Analyze the causes of computer crashes in Linux

Source: Internet
Author: User
Article Title: analyzes the causes of computer crashes in Linux. Linux is a technology channel of the IT lab in China. Some basic classification systems, such as desktop applications, Linux system management, kernel research, embedded systems, and open-source systems, have crashed. They are generally divided into two types: hardware problems and software problems.
 
I. Hardware problems
 
Consider the following points:
 
1. Do not overclock the CPU. If the overclock has already been restored to the original frequency first
 
Although normal operation is normal, unexpected faults may occur during high load usage. In particular, in some applications of linux systems, the performance of hardware can reach its limit, but such hardware may be okay to run Windows.
 
2. confirm that the power supply is sufficient.
 
Make sure that the power supply meets the load in the high load status.
 
3. Use memtest86 to check the memory status
 
4. Recover the BIOS to the default state.
 
For servers, you can use the built-in monitoring tool for testing. This is also a good troubleshooting method.
 
  Ii. software problems
 
If the hardware problem has been basically ruled out, we must consider getting the system information in the dead state from the software.
 
1. If we are lucky enough, the system will not necessarily die completely (at this time, the keyboard may be able to respond). Then we can use the Sysrq algorithm.
 
The premise is that you must first enable the sysrq function:
 
# Echo "1">/proc/sys/kernel/sysrq
 
# Setterm-blank
 
In this way, when the system is faulty, we can use:
 
Reference
 
Alt + Sysrq-T get Process System stack information
 
Alt + Sysrq-M get memory allocation information
 
Alt + Sysrq-W get the current register information
 
For more hotkeys, refer to/usr/src/linux/Documentaion/sysrq.txt on the system.
 
Among them, setterm-blank can disable regular black screen protection under characters to easily record screen information.
 
2. to display more kernel debugging information on the screen, you can modify the display mode of the console to 80x25 in/boot/grub/menu. at the end of the line corresponding to the kernel in lst, add vga = 0x305, for example:
 
Reference
 
Kernel/boot/vmlinuz-2.4.21-9.30AXsmp ro root =/LABEL =/1 vga = 0x305
 
3. If the keyboard is unfortunately dead, we can only send the system information to another system via serial port.

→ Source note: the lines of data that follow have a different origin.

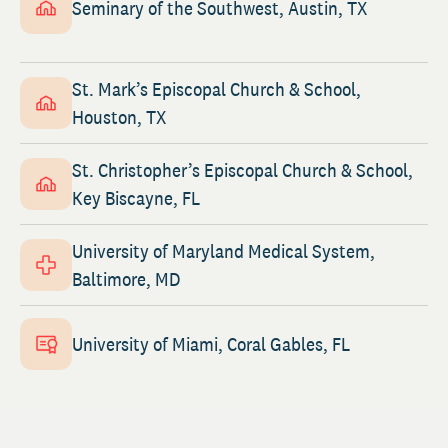
Seminary of the Southwest, Austin, TX
St. Mark’s Episcopal Church & School,
Houston, TX
St. Christopher’s Episcopal Church & School,
Key Biscayne, FL
University of Maryland Medical System,
Baltimore, MD
University of Miami, Coral Gables, FL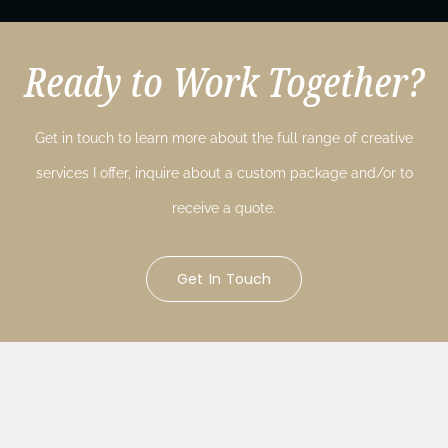
Ready to Work Together?
Get in touch to learn more about the full range of creative
services I offer, inquire about a custom package and/or to
receive a quote.
Get In Touch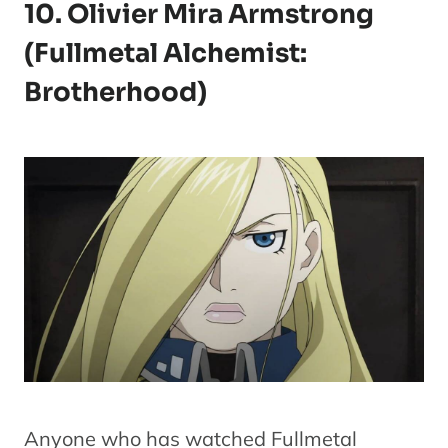
10. Olivier Mira Armstrong
(Fullmetal Alchemist:
Brotherhood)
Anyone who has watched Fullmetal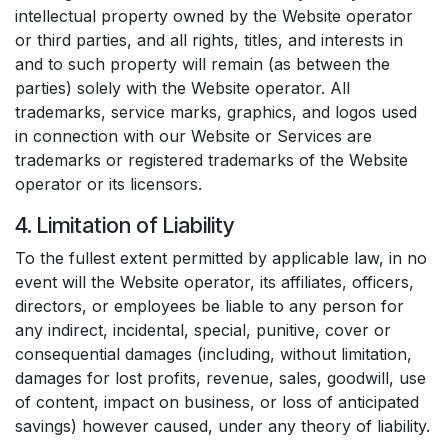
intellectual property owned by the Website operator
or third parties, and all rights, titles, and interests in
and to such property will remain (as between the
parties) solely with the Website operator. All
trademarks, service marks, graphics, and logos used
in connection with our Website or Services are
trademarks or registered trademarks of the Website
operator or its licensors.
4. Limitation of Liability
To the fullest extent permitted by applicable law, in no
event will the Website operator, its affiliates, officers,
directors, or employees be liable to any person for
any indirect, incidental, special, punitive, cover or
consequential damages (including, without limitation,
damages for lost profits, revenue, sales, goodwill, use
of content, impact on business, or loss of anticipated
savings) however caused, under any theory of liability.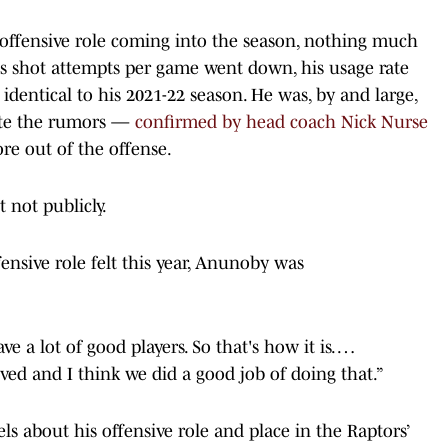
 offensive role coming into the season, nothing much
is shot attempts per game went down, his usage rate
 identical to his 2021-22 season. He was, by and large,
pite the rumors —
confirmed by head coach Nick Nurse
e out of the offense.
 not publicly.
ensive role felt this year, Anunoby was
ave a lot of good players. So that's how it is. …
olved and I think we did a good job of doing that.”
s about his offensive role and place in the Raptors’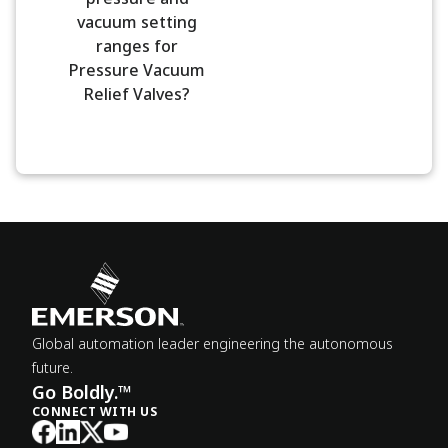
vacuum setting
ranges for
Pressure Vacuum
Relief Valves?
Global automation leader engineering the autonomous
future.
Go Boldly.™
CONNECT WITH US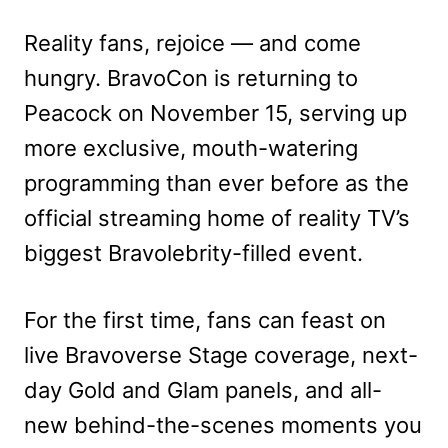
Reality fans, rejoice — and come
hungry. BravoCon is returning to
Peacock on November 15, serving up
more exclusive, mouth-watering
programming than ever before as the
official streaming home of reality TV’s
biggest Bravolebrity-filled event.
For the first time, fans can feast on
live Bravoverse Stage coverage, next-
day Gold and Glam panels, and all-
new behind-the-scenes moments you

The method is as follows:
 
Modify the/boot/grub/menu. lst file and add the core parameter "console = ttyS0 console = tty1" at the end of the kernel line, for example:
 
Reference
 
Kernel/boot/grub/vmlinuz-2.4.21-9.30AXsmp ro root =/LABEL =/1 console = ttyS0 console = tty1
 
Then, modify/etc/sysconfig/syslog and add the klogd option "-c 7", such:
 
Reference
 
KLOGD_OPTIONS = "-x-c 7"
 
Restart the server and perform the test:
 
1) Use a serial port to connect to the client and server and run the following command on the client:
 
Cat/dev/ttyS0
 
Run on the server:
 
Echo hi>/dev/ttyS0
 
If the client has "hi" output, you can.
 
2) run on the server:
 
Echo w>/proc/sysrq-trigger
 
Check whether the kernel information is output on the client.
 
3) run on the server:
 
Modprobe loop
 
Check whether the kernel information is output on the client.
 
If all tests pass, run the following command on the client:
 
Cat/dev/ttyS0 | tee/tmp/result
 
When the crash occurs, we can see the required kernel information from the client (View/tmp/result ).
 
  Iii. Summary
 
Generally, Linux crashes due to the following reasons:
 
System hardware problems (scsicard, motherboard, RAID card, HbA card, Nic, hard disk, etc)
 
Peripheral hardware problems (networks, etc)
 
Software problems (system and application software)
 
Driver bug (find a new driver)
 
Core system bug (go to LKML to check, or change the core and try again)
 
System settings (restore to the default status, disable the firewall, etc)
 
Related Article

Contact Us

The content source of this page is from Internet, which doesn't represent Alibaba Cloud's opinion; products and services mentioned on that page don't have any relationship with Alibaba Cloud. If the content of the page makes you feel confusing, please write us an email, we will handle the problem within 5 days after receiving your email.

If you find any instances of plagiarism from the community, please send an email to: info-contact@alibabacloud.com and provide relevant evidence. A staff member will contact you within 5 working days.

A Free Trial That Lets You Build Big!

Start building with 50+ products and up to 12 months usage for Elastic Compute Service

  • Sales Support

    1 on 1 presale consultation

  • After-Sales Support

    24/7 Technical Support 6 Free Tickets per Quarter Faster Response

  • Alibaba Cloud offers highly flexible support services tailored to meet your exact needs.